Beberapa lilin yang mengapung di tembikar yang penuh dengan kemboja nampak menghiasi beberapa sudut ruangan. Spreiku telah diganti menjadi biru tua polos dan bertaburan melati dan bau dupa eksotis membuat kamarku demikian cozy. Beginikah honeymoon suite room? Tania dengan rok terusan selutut bertali dan sersiluet A tersenyum menyambutku. Kain rok itu begitu tipis dan ringan, warna putihnya mengingatkan aku pada turis-turis yang sering memakainya di Malioboro. Tampak kedua d*danya penuh dan kedua puncak hitamnya yang menonjol menyadarkanku bahwa dia tidak memakai bra hitam kesukaannya. Setangkai kamboja menyelip di telinganya. Ah... pantas bule-bule itu menyukai perempuan negeri ini. Ada satu karakter yang kuat memancar dengan dahsyatnya. Saat lagu "Lady wants to Know" mengalun, Tania memegang tanganku. "Shall we dance?".

Kuletakkan semua bawaanku begitu saja dan dengan ketakjuban yang masih menyelimuti perasaanku kusambut tangannya, kupeluk dia dengan kerinduan yang tak kunjung usai. Harum parfum Opiumnya Yves Saint Laurent semakin meempererat pelukanku. Sesekali kucium tangannya yang kugemnggam sangat erat. Kamipun terus berpelukan hingga satu lagu itu usai. Saat lagu kedua mulai, tiba-tiba perempuan itu menegakkan kepalanya yang tadinya rebah di dadaku.

"Sebelum kuserahkan tubuh ini kepada orang lain….
Berc*ntalah denganku?
Set*buhi aku dengan jiwamu...
Bawalah aku ke dalam darahmu
Biarlah aku terus menjadi hantu yang selalu menghuni satu sudut ruang hatimu..." bisiknya lembut.

Kata-kata itu bagaikan sihir yang membutakan seluruh sendi kesadaranku. Aku masih ingat Tania selalu menjaga kep*rawanan-nya selama kami berhubungan.


Tanpa terasa, tanganku turun dan dengan perlahan kusentuh dengan lembut kedua dadanya. Bibirnya yang penuh kukecup dengan penuh kasih lalu segera kulumat dan kuteruskan dengan penjelajahan ke lehernya dengan kecupan-kecupan hangat. Gigitan-gigitan kecil di dadanya terkadang membuatnya tersengat. Kain di dadanya segera basah oleh ciumanku dan kedua puncak hitamnya tegak berdiri di balik samar warna putih. Dengan kepasrahan yang penuh, perempuan itu kugendong ke ranjangku. Kubuka dengan perlahan bajuku dan dalam hitunga detik kami telah ada dalam kepolosan yang purba."Please... explore me!" rintihnya saat kujilati bibir k*wanitaannya.

Entah mengapa aku begitu kreatif saat itu. Segera kuambil ikat pinggangku dan kuikat kedua tangannya kebelekang lalu dia kududukkan sambil kututup mataku dengan syal batik ibuku yang selalu kubawa. Oh Tuhan (masih pantaskah aku menyebutNya?) betapa mengga*rahkan pemandangan di dekapanku. Kuambil bongkahan es batu dalam plastik dan kubanting ke lantai. Gubraaaak!

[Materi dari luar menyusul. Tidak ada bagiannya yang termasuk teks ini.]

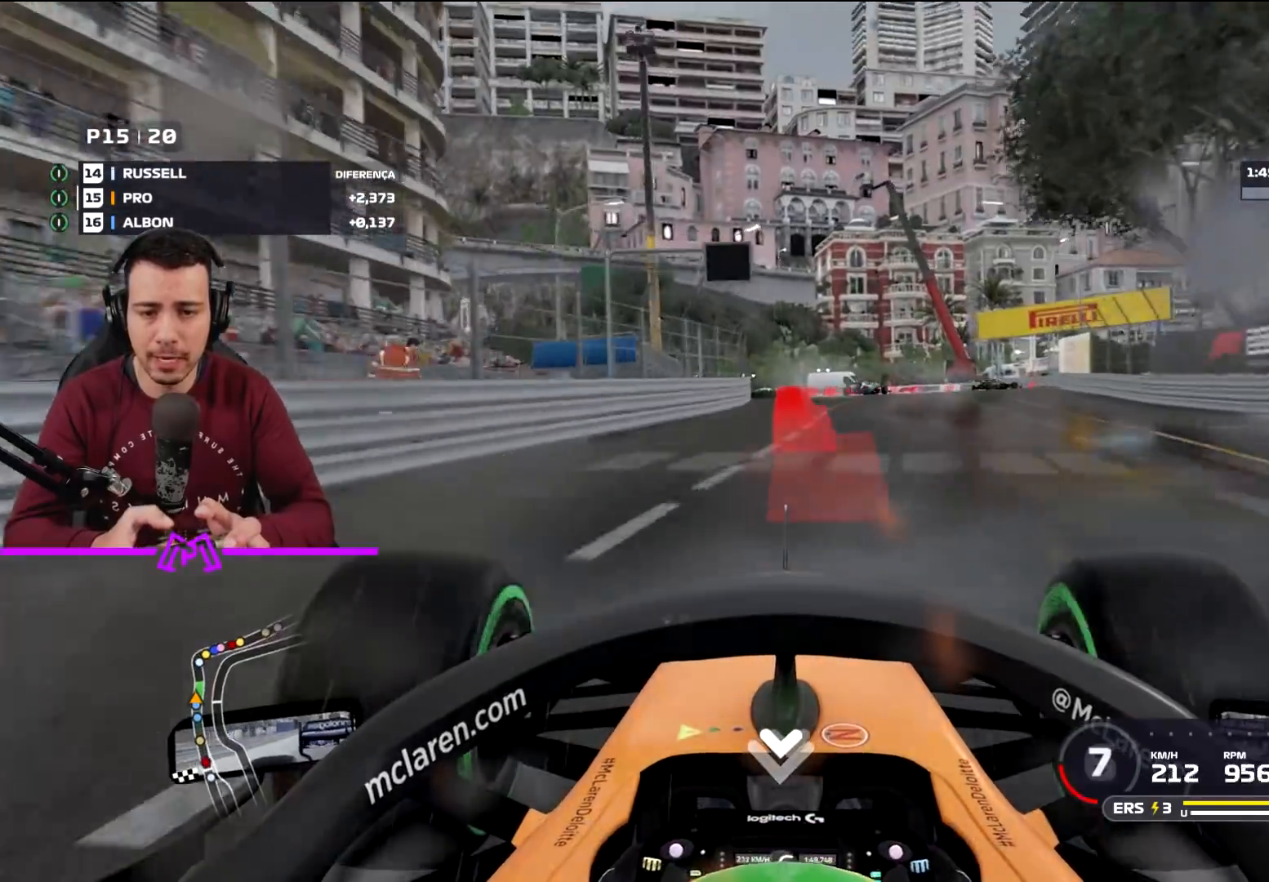
{"buttons": ["L2"], "left_stick": "center", "right_stick": "center", "events": []}
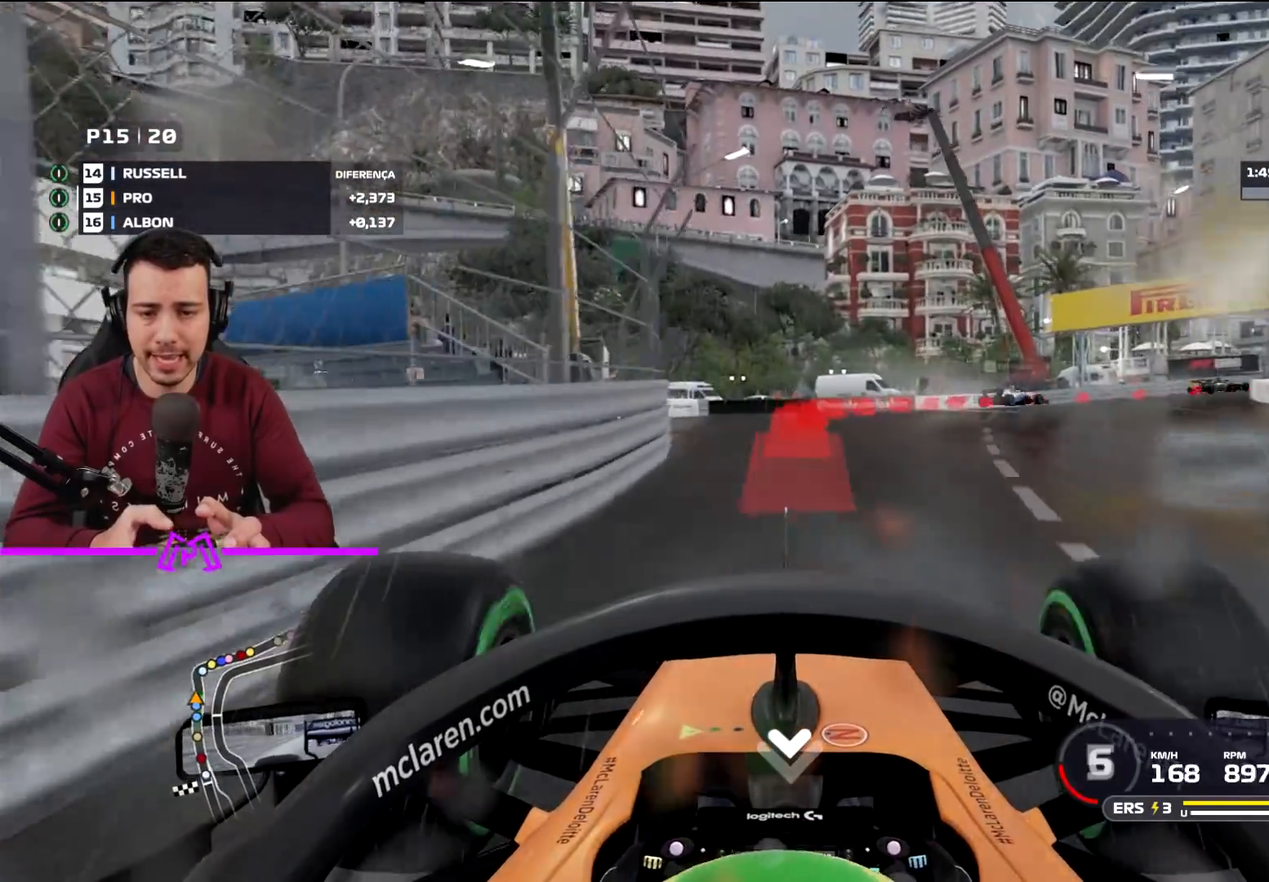
{"buttons": ["R2"], "left_stick": "center", "right_stick": "center", "events": [[367, "left_stick", "right"], [434, "L3", "down"], [468, "R2", "down"], [501, "L2", "up"], [501, "L3", "up"], [501, "left_stick", "center"]]}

"Suara apa itu?" pekiknya kaget. Pertanyaan itu tidak kujawab dengan jawaban tetapi dengan ciuman liar dan hangat di bibirnya. Tanganku memegang sebongkah es batu dan kutelusuri seluruh tubuhnya dengan es itu dengan gerakan bagai lidah di tempat-tempat sensitifnya."Arrgh.. ah... ugh.. ugh!" dia menggelinjang dengan hebatnya karena sensasi itu. Saat kupermainkan bongkahan es di puncak hitamnya yang sangat kaku mengeras dia mengaduh "Uuuh... hisap... please!" rintihnya. Lalu kuhisap ke dua puncak itu sambil kugigit-gigit kecil. Gelinjangnya semakin liar. Lalu es itu kujelajahkan di atas kewanitaannya.

Tanpa dapat dibendung lagi dia mengerang hebat dengan erangan yang tak pernah kudengar (ah mungkin waktu itu tempatnya tidak sebebas di kontrakkanku). "Arrgh.. uh.. oh... yessss... oh... ah.. great... baby..." saat es yg semakin kecil itu kumasukkan ke dalam kew*nitaannya dan kumainkan bagai lidahku dia mengerang dan memohon untuk kuset*buhi dengan kelelelakianku. "Please Adi... set*buhi aku.. ayo.... ah...." tapi aku tidak melakukannya, justru aku segera melumat kew*nitaannya dengan lidahku. Karena kedua tangannya masih terikat dia tidak bisa memegang kepalaku untuk dibenamkannya ke kewanitaannya dan dia menggunakan kedua kakinya untuk menjepit tubuhku. Erangannya makin hebat saat kuhisap cairan di kewanitaannya, kujulurkan lidahku makin dalam... dan dalam...

"Aaaaaaaaargh!... argh....oh yesssssssssssssssss!" Kuhisap, kulumat dengan keliaran yang tak terkendali. Persetan dengan yang mendengar saat kudengar bunyi pintu terbuka. Itu pasti Rian. Benar, mungkin karena sungkan, dia segera masuk ke kamarnya. Erangan perempuan itu, semakin keras saat kutanamkan dalam-dalam kelelakianku ke lubang kew*nitaannya. "Oh yesssssssss!... arghhhhhh!" dia tak bisa bebas meronta, hanya panggulnya yang diangkatnya tinggi-tinggi untuk dibenamkan semakin dalam.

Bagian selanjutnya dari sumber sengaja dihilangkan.